» **Dataset entries**
-- Opening Marker --

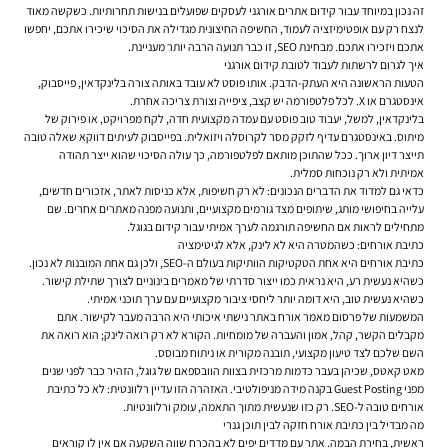
זה נכון במיוחד עבור
קידום אתרים אורגני לעסקים
שפועלים בנישות תחרותיות. כשקשה מאוד
לנצח רק עם אופטימיזציה לעמוד, החשיפה החיצונית מגדילה את הסיכוי שיכירו אתכם, יחפשו
אתכם ויזכירו אתכם. מבחינת SEO, זו כבר תנועה הרבה יותר מעניינת.
איך לגרום לרשתות לעבוד לטובת קידום אורגני
הטעות הראשונה היא העתק-הדבק. אותו פוסט לא עובד באותה צורה בלינקדאין, פייסבוק,
אינסטגרם או X. לכל פלטפורמה יש קצב, ציפייה וצורת צריכה אחרת.
בלינקדאין, למשל, יעבוד טוב פוסט עם עמדה מקצועית חדה, לקח מפרויקט, או פירוק של
מיתוס. באינסטגרם עדיף לזקק מסר לקרוסלה ויזואלית. בפייסבוק לעיתים דווקא שאלה טובה
תייצר דיון ארוך. ככל שהתוכן מותאם לפלטפורמה, כך עולה הסיכוי שהוא ייצר תהודה
אמיתית ולא רק נוכחות סמלית.
כדאי גם למדוד את הדברים הנכונים: לא רק חשיפות, אלא כניסות לאתר, אזכורים חדשים,
עלייה בחיפושי מותג, שיתופים מצד גורמים מקצועיים, ותנועה מפנה מאתרים אחרים. שם
מתחילים לראות אם החשיפה תורגמה לערך אמיתי עבור קידום בגוגל.
כתיבת אורחים: כשהמטרה היא לא לינק, אלא לגיטימציה
כתיבת אורחים היא אחת הטקטיקות הוותיקות בעולם ה-SEO, ולכן גם אחת המובנות לא נכון.
כשהיא נעשית רע, היא נראית כמו ייצור סדרתי של מאמרים בינוניים לצורך שתילת קישור.
כשהיא נעשית טוב, היא דומה יותר ליחסי ציבור מקצועיים עם ערך תוכני אמיתי.
המשמעות של פרסום מאמר אורח באתר נישתי איכותי היא הרבה מעבר לקישור. אתם
מקבלים הקשר, קהל, אמון והעברה של מומחיות. הקורא לא רק רואה לינק; הוא רואה את
השם שלכם לצד טיעון מקצועי, תובנה מקורית או ניתוח מבוסס.
מאט קאטס, שכיהן בעבר כדמות מרכזית בצוות הוובספאם של גוגל, הזהיר כבר לפני שנים
מפני Guest Posting בקנה מידה מניפולטיבי. האזהרה הזו עדיין רלוונטית: לא כל כתיבת
אורחים טובה ל-SEO. רק כזו שנעשית מתוך התאמה, עומק ורלוונטיות.
מה מבדיל בין כתיבת אורח חזקה לבין תוכן גנרי
ראשית, בחירת הבמה. אתר עם מדדים יפים לא בהכרח שווה השקעה אם אין לו קוראים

-- Closing Marker --

Copy every line exactly, from the opening line of the entries down to the line holding "אינסטגרם או X.", and keep the pictures out.

» **Expected output**
זה נכון במיוחד עבור
קידום אתרים אורגני לעסקים
שפועלים בנישות תחרותיות. כשקשה מאוד
לנצח רק עם אופטימיזציה לעמוד, החשיפה החיצונית מגדילה את הסיכוי שיכירו אתכם, יחפשו
אתכם ויזכירו אתכם. מבחינת SEO, זו כבר תנועה הרבה יותר מעניינת.
איך לגרום לרשתות לעבוד לטובת קידום אורגני
הטעות הראשונה היא העתק-הדבק. אותו פוסט לא עובד באותה צורה בלינקדאין, פייסבוק,
אינסטגרם או X. לכל פלטפורמה יש קצב, ציפייה וצורת צריכה אחרת.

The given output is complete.